- Provided entries:
________________________

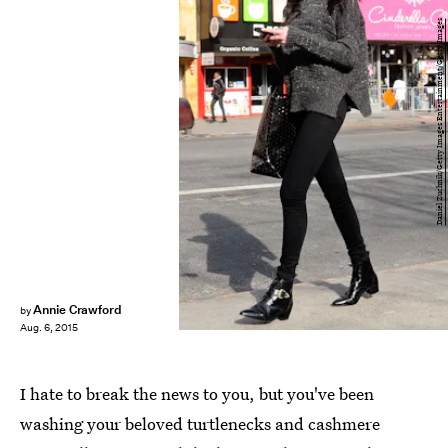
Daniel Zuchnik/Getty Images Entertainment/Getty Images
Annie Crawford
by
Aug. 6, 2015
I hate to break the news to you, but you've been
washing your beloved turtlenecks and cashmere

________________________

- Problem to solve: Repeat every entry above word for word, and include no pictures.

- Written response:
Daniel Zuchnik/Getty Images Entertainment/Getty Images
Annie Crawford
by
Aug. 6, 2015
I hate to break the news to you, but you've been
washing your beloved turtlenecks and cashmere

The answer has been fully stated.